D-Queen バーレスク

むむ山むむスけ

第1話 女神の退廃

今宵は週末―――…

世間ではいつも以上に街に人が集まり、

そして夜が更けゆく事も忘れて

賑わっている。


目もくらんでしまいそうなくらいに明るい照明に、激しい音楽。


そしてその中で闘い続ける少女達…。


いまや観衆スペクテーター達のテンションも最高潮となっており、ひとたび彼らが一斉に歓声を上げれば、この建物を揺るがしてしまいそうなくらいに会場内は盛り上がっていた。

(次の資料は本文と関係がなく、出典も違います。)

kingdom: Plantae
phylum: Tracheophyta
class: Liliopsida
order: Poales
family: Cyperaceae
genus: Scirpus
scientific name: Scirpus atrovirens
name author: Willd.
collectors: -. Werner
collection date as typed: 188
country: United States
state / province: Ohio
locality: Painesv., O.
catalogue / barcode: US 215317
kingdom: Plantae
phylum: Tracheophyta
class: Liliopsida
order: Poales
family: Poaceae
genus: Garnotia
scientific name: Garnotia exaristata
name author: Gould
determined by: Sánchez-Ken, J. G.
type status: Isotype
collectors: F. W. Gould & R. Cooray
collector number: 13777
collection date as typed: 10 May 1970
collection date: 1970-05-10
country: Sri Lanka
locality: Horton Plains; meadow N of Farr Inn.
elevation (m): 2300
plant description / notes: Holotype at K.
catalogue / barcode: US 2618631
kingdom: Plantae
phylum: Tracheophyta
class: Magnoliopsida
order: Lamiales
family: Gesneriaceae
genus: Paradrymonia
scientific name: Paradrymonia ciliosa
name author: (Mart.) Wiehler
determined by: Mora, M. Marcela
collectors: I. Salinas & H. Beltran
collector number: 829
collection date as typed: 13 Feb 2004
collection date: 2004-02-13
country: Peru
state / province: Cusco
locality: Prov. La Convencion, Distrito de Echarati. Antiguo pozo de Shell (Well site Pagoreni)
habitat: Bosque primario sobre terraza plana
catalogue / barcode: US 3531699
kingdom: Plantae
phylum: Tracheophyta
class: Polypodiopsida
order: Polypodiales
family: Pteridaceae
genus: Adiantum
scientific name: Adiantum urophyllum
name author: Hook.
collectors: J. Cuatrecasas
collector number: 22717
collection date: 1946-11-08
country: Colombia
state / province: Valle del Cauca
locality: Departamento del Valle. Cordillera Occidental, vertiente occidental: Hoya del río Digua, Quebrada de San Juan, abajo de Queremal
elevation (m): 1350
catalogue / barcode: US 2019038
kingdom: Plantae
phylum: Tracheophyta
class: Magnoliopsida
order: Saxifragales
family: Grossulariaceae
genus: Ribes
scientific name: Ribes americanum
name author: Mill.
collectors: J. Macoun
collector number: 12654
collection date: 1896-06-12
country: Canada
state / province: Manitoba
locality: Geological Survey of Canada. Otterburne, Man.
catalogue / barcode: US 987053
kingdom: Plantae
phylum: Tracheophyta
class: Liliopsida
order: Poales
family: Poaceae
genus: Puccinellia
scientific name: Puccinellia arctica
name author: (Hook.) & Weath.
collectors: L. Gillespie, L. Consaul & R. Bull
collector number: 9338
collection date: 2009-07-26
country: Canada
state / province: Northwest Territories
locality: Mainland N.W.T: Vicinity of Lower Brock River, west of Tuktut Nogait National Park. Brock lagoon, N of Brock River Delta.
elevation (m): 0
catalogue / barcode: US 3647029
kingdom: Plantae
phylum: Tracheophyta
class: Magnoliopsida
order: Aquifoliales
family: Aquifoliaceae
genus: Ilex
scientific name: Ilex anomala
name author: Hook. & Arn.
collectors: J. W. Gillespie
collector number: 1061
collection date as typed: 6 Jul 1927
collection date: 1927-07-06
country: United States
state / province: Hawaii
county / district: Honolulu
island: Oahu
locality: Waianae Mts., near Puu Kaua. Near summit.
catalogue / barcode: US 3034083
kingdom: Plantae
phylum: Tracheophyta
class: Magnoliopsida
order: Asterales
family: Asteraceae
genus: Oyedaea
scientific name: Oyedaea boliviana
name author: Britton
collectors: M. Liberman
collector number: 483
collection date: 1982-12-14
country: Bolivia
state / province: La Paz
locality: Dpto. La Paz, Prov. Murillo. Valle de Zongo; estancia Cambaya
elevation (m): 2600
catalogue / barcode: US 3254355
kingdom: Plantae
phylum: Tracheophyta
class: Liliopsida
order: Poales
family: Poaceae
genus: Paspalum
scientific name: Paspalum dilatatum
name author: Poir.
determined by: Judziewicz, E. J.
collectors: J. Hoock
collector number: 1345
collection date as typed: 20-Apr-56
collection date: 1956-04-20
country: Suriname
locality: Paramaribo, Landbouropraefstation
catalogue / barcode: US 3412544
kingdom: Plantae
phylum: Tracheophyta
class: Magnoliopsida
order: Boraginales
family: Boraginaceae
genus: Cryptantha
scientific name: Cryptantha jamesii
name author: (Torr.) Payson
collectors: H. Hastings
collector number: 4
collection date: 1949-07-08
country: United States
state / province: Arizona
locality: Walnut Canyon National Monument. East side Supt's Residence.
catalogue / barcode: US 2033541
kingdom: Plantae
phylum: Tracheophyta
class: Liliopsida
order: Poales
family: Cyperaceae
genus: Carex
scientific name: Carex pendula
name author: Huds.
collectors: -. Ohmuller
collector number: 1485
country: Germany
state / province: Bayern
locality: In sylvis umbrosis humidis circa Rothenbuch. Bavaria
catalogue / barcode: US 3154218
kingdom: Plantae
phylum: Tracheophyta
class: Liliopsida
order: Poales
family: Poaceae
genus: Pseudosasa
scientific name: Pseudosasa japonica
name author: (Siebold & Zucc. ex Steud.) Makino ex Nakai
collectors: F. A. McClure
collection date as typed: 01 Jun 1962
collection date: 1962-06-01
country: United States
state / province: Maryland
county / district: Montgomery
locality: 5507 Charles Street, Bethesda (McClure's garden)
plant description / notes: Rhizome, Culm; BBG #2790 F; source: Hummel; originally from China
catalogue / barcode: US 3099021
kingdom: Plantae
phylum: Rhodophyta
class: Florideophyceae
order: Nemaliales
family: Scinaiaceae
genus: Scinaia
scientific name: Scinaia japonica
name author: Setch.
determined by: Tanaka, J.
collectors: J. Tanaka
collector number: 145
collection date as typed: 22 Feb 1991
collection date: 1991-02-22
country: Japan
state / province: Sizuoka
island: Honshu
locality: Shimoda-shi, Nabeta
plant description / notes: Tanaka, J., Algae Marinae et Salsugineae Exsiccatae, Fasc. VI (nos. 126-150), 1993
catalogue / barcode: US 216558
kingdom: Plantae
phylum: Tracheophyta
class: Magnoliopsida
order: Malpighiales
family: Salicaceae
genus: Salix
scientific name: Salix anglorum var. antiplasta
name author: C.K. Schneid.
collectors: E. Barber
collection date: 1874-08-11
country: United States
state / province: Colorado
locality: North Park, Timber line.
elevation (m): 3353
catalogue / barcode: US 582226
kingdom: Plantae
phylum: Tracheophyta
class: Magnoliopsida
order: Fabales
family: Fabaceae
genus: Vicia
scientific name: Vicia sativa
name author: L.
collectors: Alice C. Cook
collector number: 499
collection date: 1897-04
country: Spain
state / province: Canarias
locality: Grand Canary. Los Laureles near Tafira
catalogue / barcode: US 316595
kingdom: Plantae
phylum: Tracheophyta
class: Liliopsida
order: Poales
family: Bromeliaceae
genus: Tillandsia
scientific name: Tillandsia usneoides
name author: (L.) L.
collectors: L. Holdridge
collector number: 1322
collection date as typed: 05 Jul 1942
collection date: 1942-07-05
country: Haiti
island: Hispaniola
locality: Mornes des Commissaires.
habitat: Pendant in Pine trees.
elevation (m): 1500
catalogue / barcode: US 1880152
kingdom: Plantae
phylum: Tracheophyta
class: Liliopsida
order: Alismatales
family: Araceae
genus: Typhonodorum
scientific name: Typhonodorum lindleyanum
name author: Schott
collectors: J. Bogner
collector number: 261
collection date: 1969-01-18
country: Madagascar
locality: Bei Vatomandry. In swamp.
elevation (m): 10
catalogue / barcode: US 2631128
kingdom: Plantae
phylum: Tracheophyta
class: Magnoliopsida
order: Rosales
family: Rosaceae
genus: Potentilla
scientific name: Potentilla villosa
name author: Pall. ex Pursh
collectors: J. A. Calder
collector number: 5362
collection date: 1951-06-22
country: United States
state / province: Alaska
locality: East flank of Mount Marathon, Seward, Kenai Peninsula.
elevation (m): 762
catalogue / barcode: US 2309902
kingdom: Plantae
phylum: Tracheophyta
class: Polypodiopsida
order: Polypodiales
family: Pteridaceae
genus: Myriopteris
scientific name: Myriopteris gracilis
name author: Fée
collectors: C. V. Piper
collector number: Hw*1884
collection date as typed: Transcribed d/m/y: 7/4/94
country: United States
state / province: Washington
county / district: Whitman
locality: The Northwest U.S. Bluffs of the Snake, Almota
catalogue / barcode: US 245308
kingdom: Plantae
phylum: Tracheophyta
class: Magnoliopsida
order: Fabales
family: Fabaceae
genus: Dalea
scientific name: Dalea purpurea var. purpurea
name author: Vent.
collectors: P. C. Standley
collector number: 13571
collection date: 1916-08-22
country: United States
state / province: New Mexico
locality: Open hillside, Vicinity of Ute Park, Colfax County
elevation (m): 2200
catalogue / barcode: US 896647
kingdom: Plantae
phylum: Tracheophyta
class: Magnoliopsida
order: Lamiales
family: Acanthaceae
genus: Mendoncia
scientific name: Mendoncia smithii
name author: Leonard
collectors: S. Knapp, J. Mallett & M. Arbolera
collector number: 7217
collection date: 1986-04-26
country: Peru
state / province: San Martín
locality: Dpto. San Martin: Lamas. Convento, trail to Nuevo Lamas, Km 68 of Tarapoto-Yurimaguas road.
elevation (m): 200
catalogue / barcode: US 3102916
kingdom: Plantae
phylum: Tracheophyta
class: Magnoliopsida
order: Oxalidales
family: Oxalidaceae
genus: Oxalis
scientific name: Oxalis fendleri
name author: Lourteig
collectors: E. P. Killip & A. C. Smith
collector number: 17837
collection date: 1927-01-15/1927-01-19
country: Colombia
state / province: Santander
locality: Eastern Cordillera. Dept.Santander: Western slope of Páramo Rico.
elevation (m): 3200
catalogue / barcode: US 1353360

そんな華やかな外の世界と同一の敷地内に存在しているとはとても思えないような

この薄暗いトイレの洗面台の鏡の前に

静かに俯いている一人の女性の姿があった。


きちんとした整備すらも

されていないのであろう。

光に向かって思いっきり体当たりをする羽虫の動きと共に、不規則に蛍光灯が点滅している。


そんな揺れる光に照らされたその女性の表情は、もはや自身が身に纏っているド派手で奇抜な衣装とはまるで相反するかのように冴えない顔色となっていた。


ふと見つめると自分の右手が

小刻みに震えている。


その震えを再度確認した彼女は、

目の前の蛇口を乱暴に捻ると

そのまま流れ出した冷たい水道水を使って

勢いよく顔を洗った。


「…もう…限界という事なのね…」


先程から聞こえている羽虫の当たる音と、

自分の顔からしたたり落ちる水滴の音だけが響き渡るこの静かすぎる空間で、彼女は鏡の中に映った自分に向かってそう重たく呟いたのだった。